__Excerpt provided__:
++++++
{
 "cells": [
  {
   "cell_type": "code",
   "execution_count": 1,
   "metadata": {
    "collapsed": true
   },
   "outputs": [],
   "source": [
    "# Imports\n",
    "import html\n",
    "import string\n",
    "import re\n",
    "\n",
    "import collections\n",
    "\n",
    "import gensim\n",
    "from gensim.models import Word2Vec\n",
    "\n",
    "from nltk.tokenize import PunktSentenceTokenizer\n",
    "\n",
    "from cltk.stem.latin.j_v import JVReplacer\n",
    "from cltk.corpus.latin import latinlibrary\n",
    "\n",
    "from matplotlib import pyplot\n",
    "\n",
    "from pprint import pprint\n",
    "import pickle"
   ]
  },
  {
   "cell_type": "code",
   "execution_count": 2,
   "metadata": {
    "collapsed": true
   },
   "outputs": [],
   "source": [
    "# Set up NLP tools\n",
    "replacer = JVReplacer()\n",
    "tokenizer = PunktSentenceTokenizer()"
++++++
__Source excerpt__:
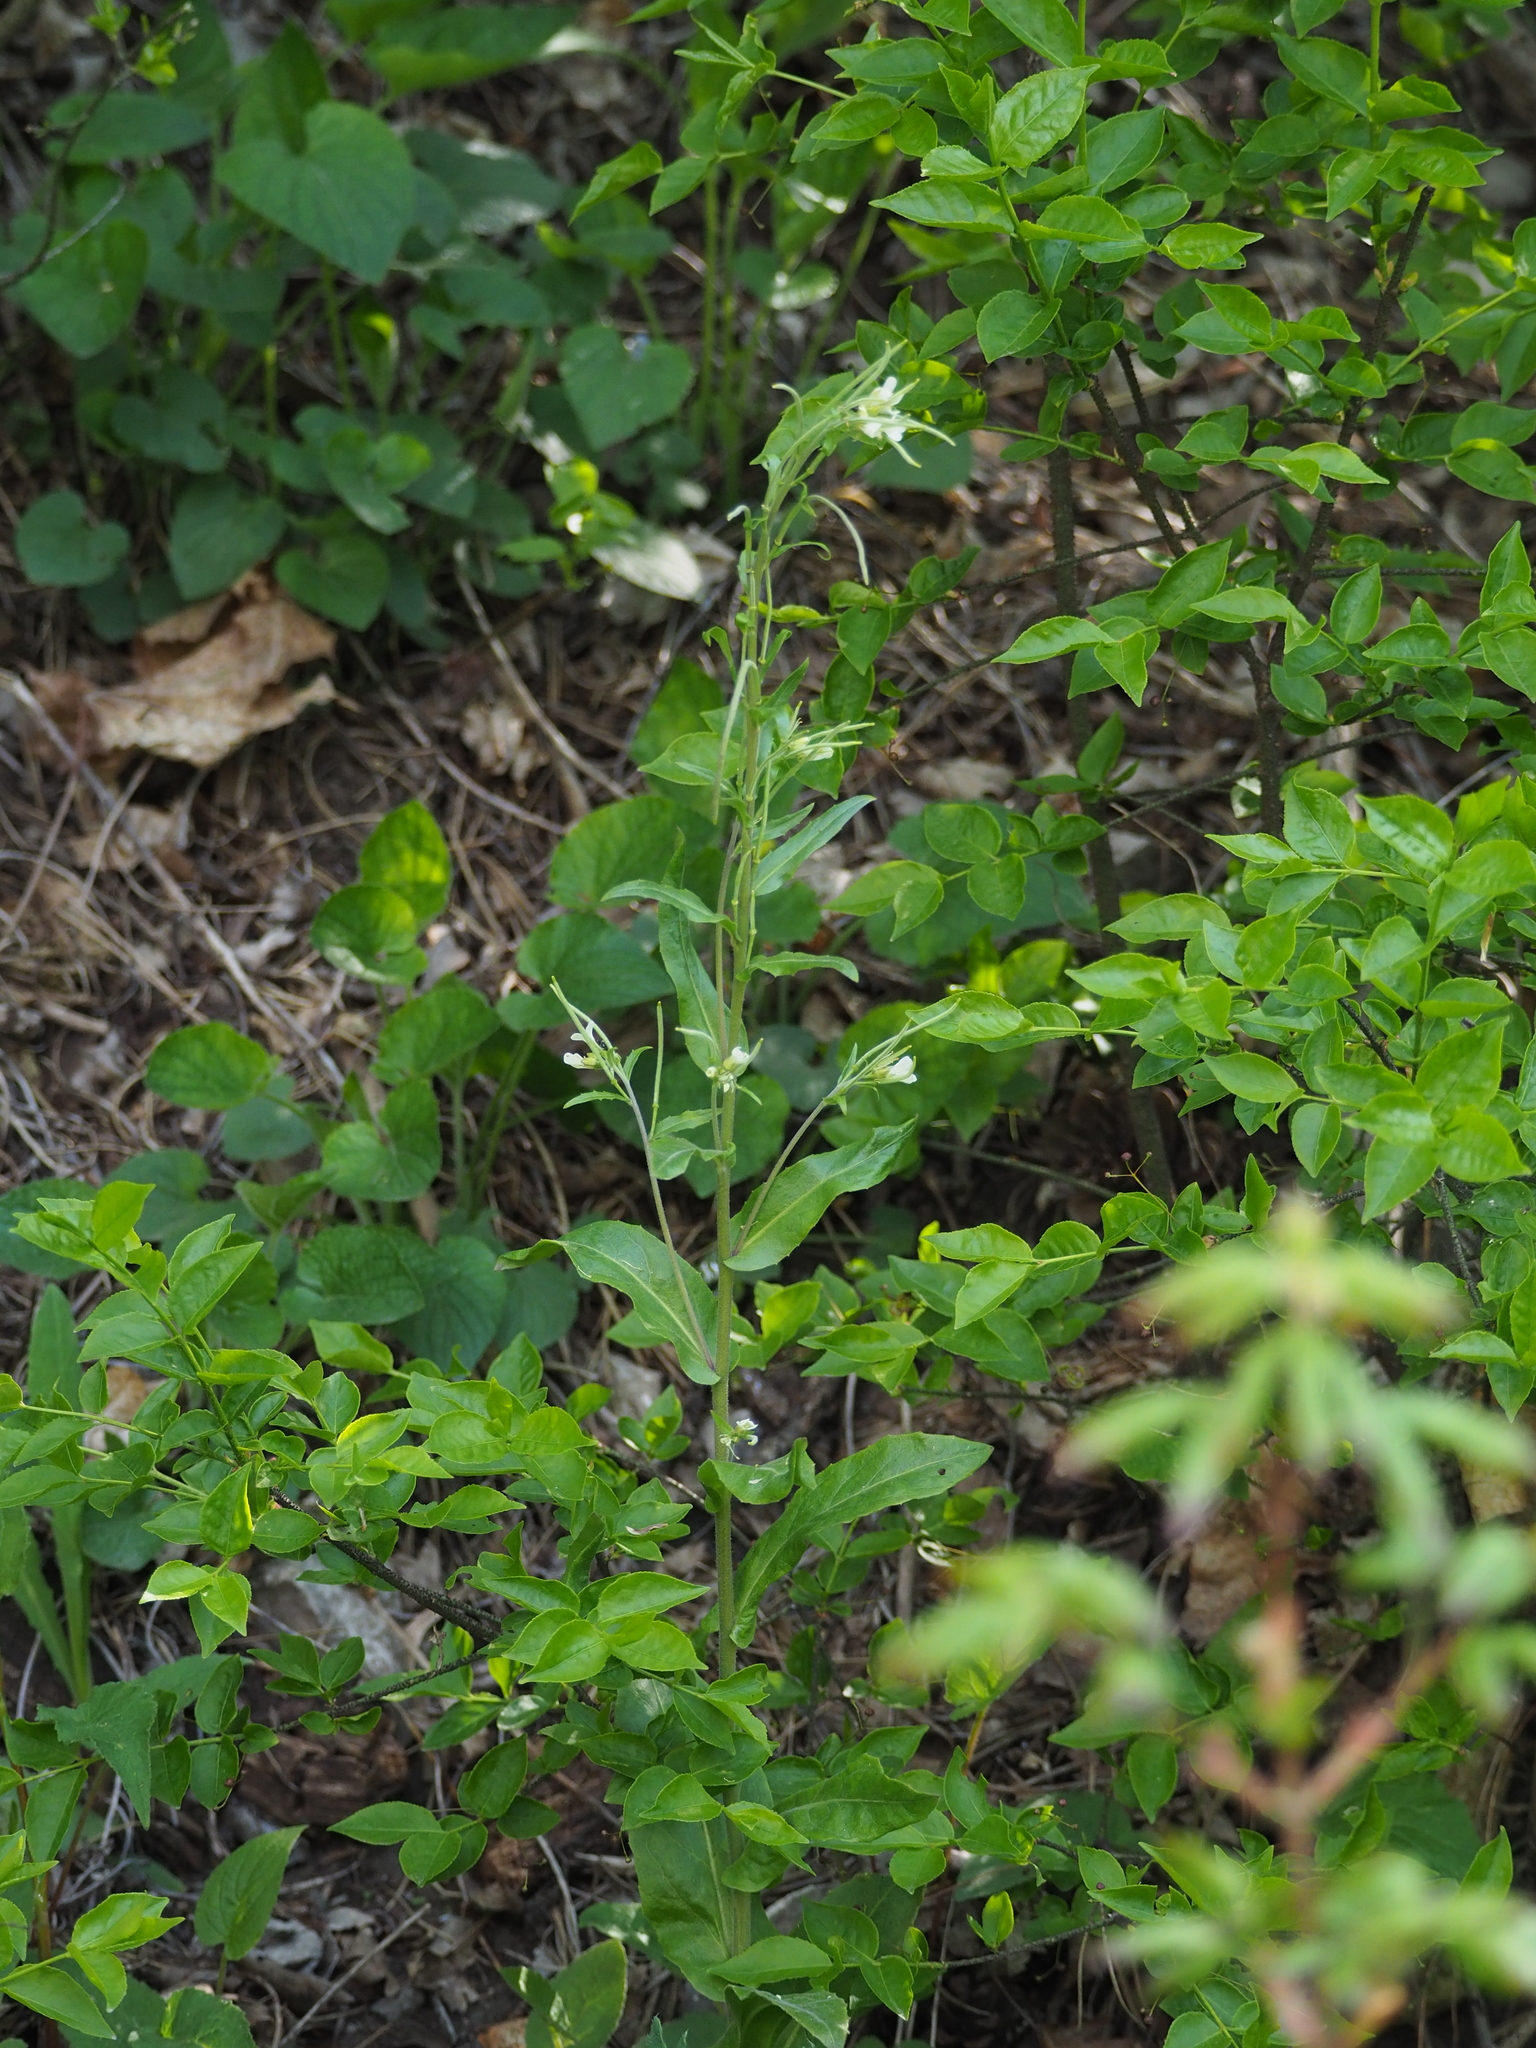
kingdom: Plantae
++++++
Answer these from the notebook excerpt:
(a) Which class does the excerpt import from cltk.stem.latin.j_v?
(b) What execution_count goes with the code that begins "# Set up NLP tools"?
(c) What variable name receives the PunktSentenceTokenizer() object?

__Problem solution__:
(a) JVReplacer
(b) 2
(c) tokenizer